NEW HAVEN, Conn. (WTNH) — Young people are heading back onto the athletic fields for spring sports like lacrosse, baseball and tennis, which means the potential for injuries.
Yale Medicine’s Franklin Brown, an expert on concussions, urges people to know the signs.
“A person may appear momentarily dazed or confused, they may not be able to talk correctly, they look confused when they look around” Brown said.
And while the vast majority of concussion cases recover completely, there can be complications.
New research has changed the protocol about how long someone who has had a concussion should rest from five days, to just two.
Drug and device maker Abbott has created two blood tests for concussions. One is a handheld device that can be used on the sidelines and touts a 97% accuracy rate.
“It can tell us if someone needs to rest, if they need further workup, it actually tells us if the brain was damaged and so that’s an exciting new finding,” Brown said.

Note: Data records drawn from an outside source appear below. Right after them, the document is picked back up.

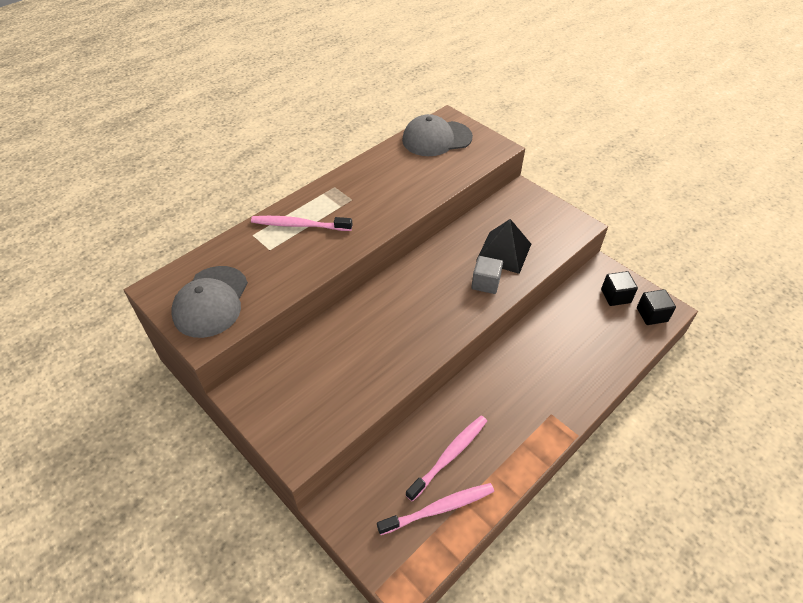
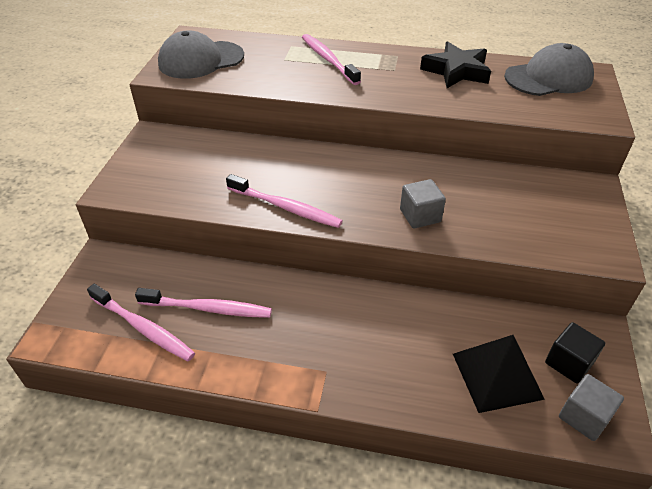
camera: 55 degrees right, 5 degrees down
grey cap [402,114,473,156] -> grey cap turned 120 degrees clockwise [504,43,594,96]
black pyramid [476,219,531,274] -> black pyramid moved to [453,335,545,413]
black cube [637,289,676,325] -> grey cube [559,374,624,441]
none -> pink toothbrush [226,174,343,228]
none -> black star [420,41,491,88]

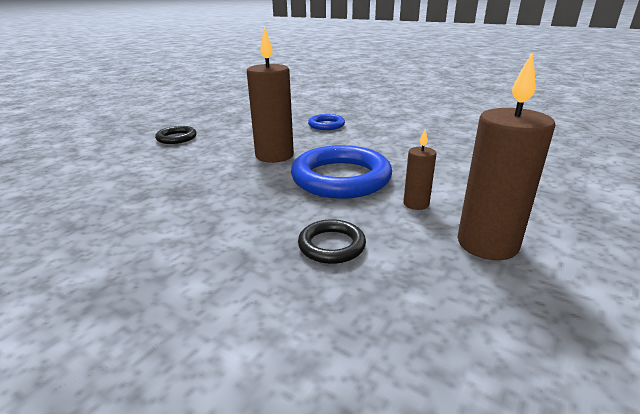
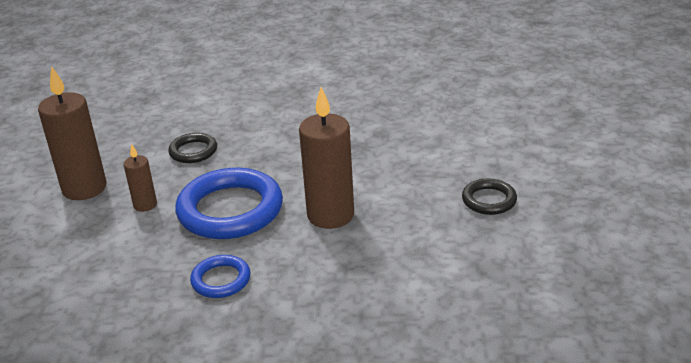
camera: 150 degrees right, 5 degrees up
blue ring [308,114,345,130] -> blue ring moved to [190,255,251,298]

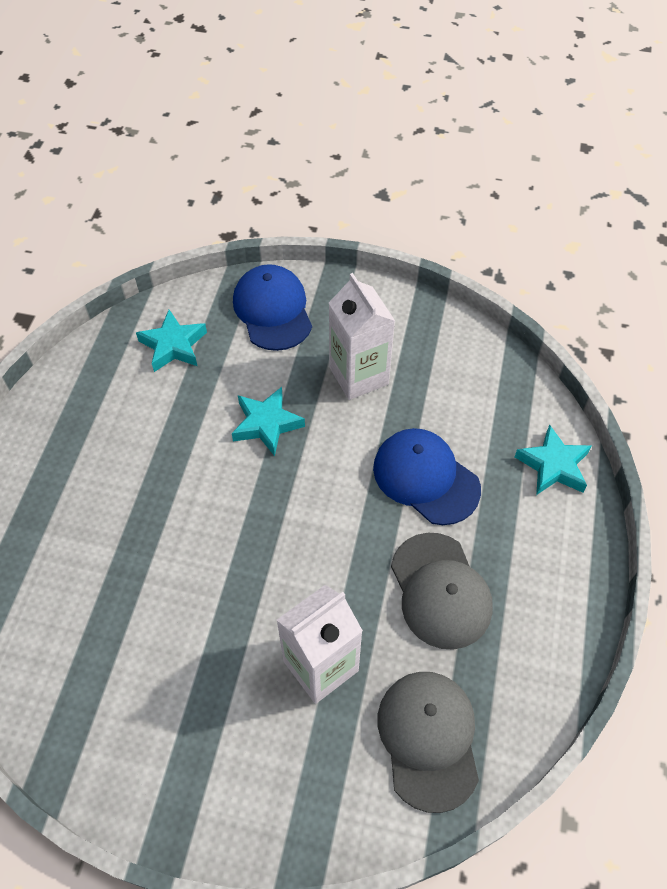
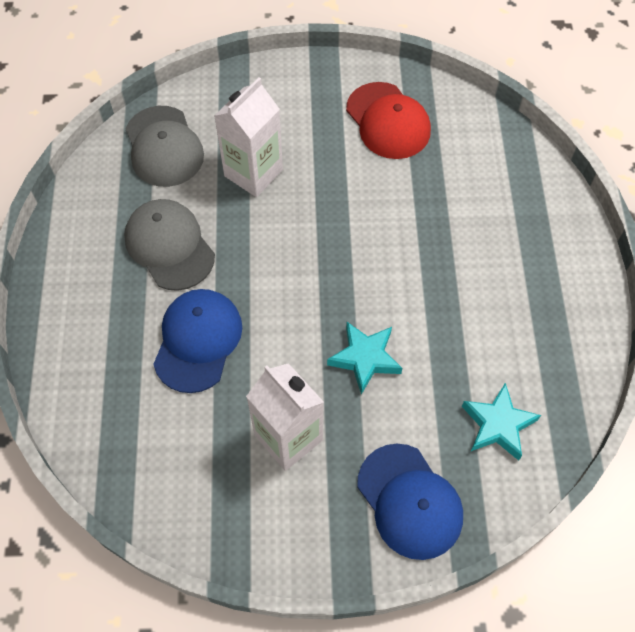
camera: 165 degrees right, 5 degrees up
blue cap [373,428,481,525] -> blue cap turned 105 degrees counterclockwise [153,289,242,393]
turquoise star [515,424,592,495] -> none
none -> red cap [346,82,431,159]

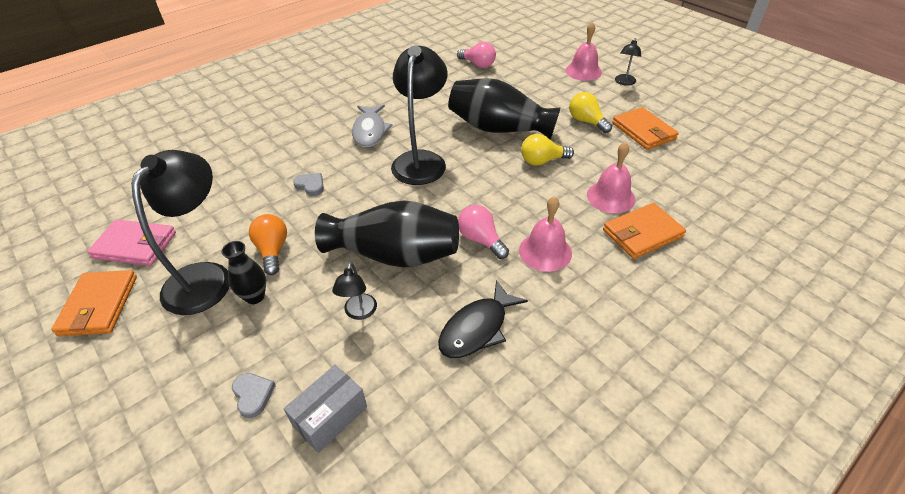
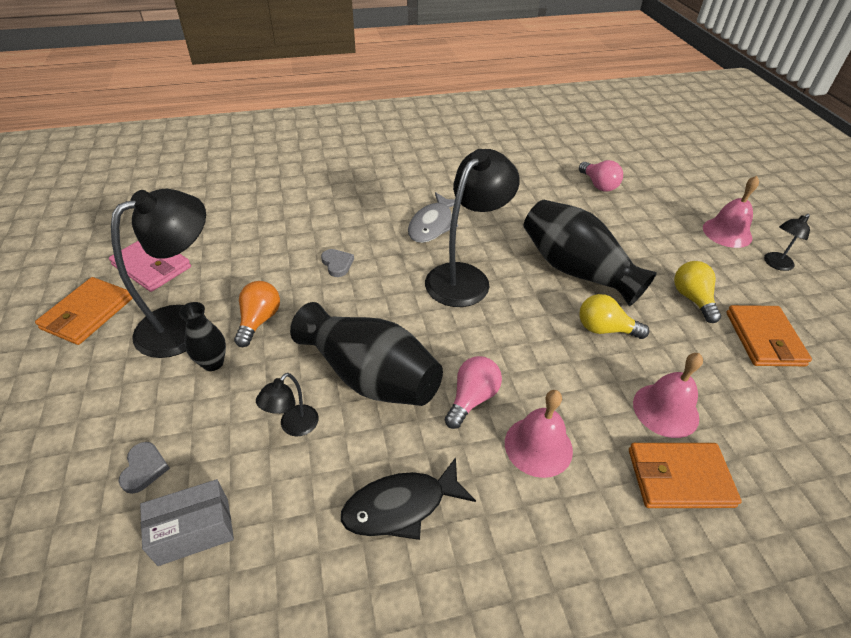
camera: 25 degrees right, 0 degrees up
pink light bulb [458,205,509,259] -> pink light bulb turned 45 degrees clockwise [445,356,502,429]

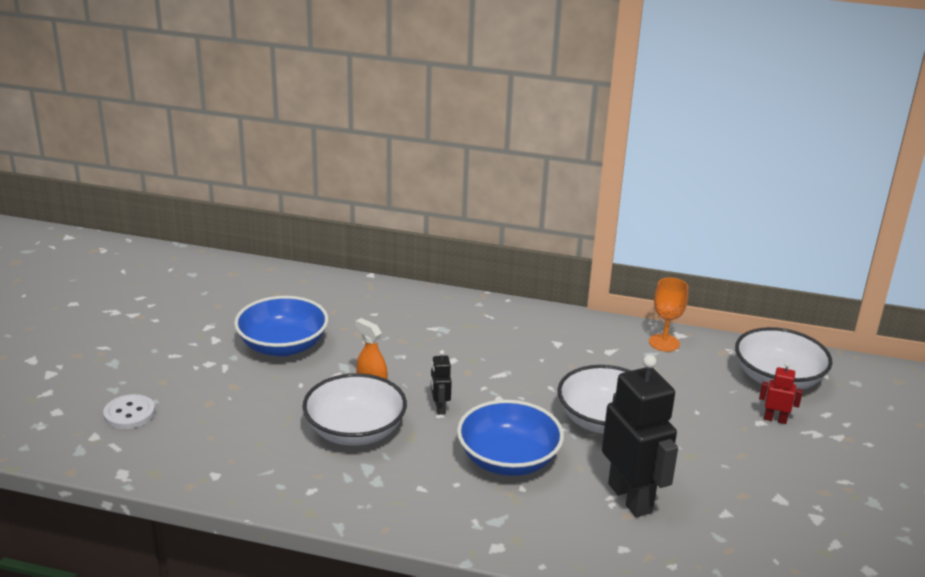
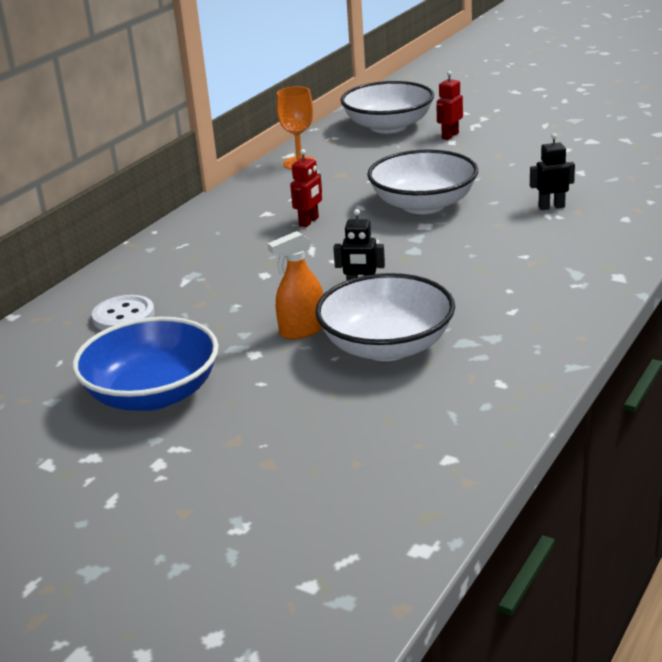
camera: 70 degrees left, 0 degrees up
white button [103,394,155,429] -> white button moved to [92,295,155,331]
blue bowl [457,400,564,476] -> none
black robot [602,355,678,517] -> black robot [530,133,575,210], size x0.45
none -> red robot [290,149,322,227]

Since Damar Hamlin‘s Commotio Cordis heart-stopping injury on the football field, the focus on protecting athlete’s hearts has been in the forefront.
Extensive research led to shirts with protective panels built in the chest, but Yale Sports Cardiologist Rachel Lampert said the shirts must meet standards set by the National Operating Committee on Standards for Athletic Equipment or NOCSAE.
Lampert said that most of these types of shirts on the market are not certified to NOCSAE standards.
“They’re advertised as preventing minor sternal injuries, and I’m sure that’s what they do, but if the goal is to promote Commotio Cordis you really do need to use the ones that are manufactured to the standards set up by NOCSAE,” Lampert said.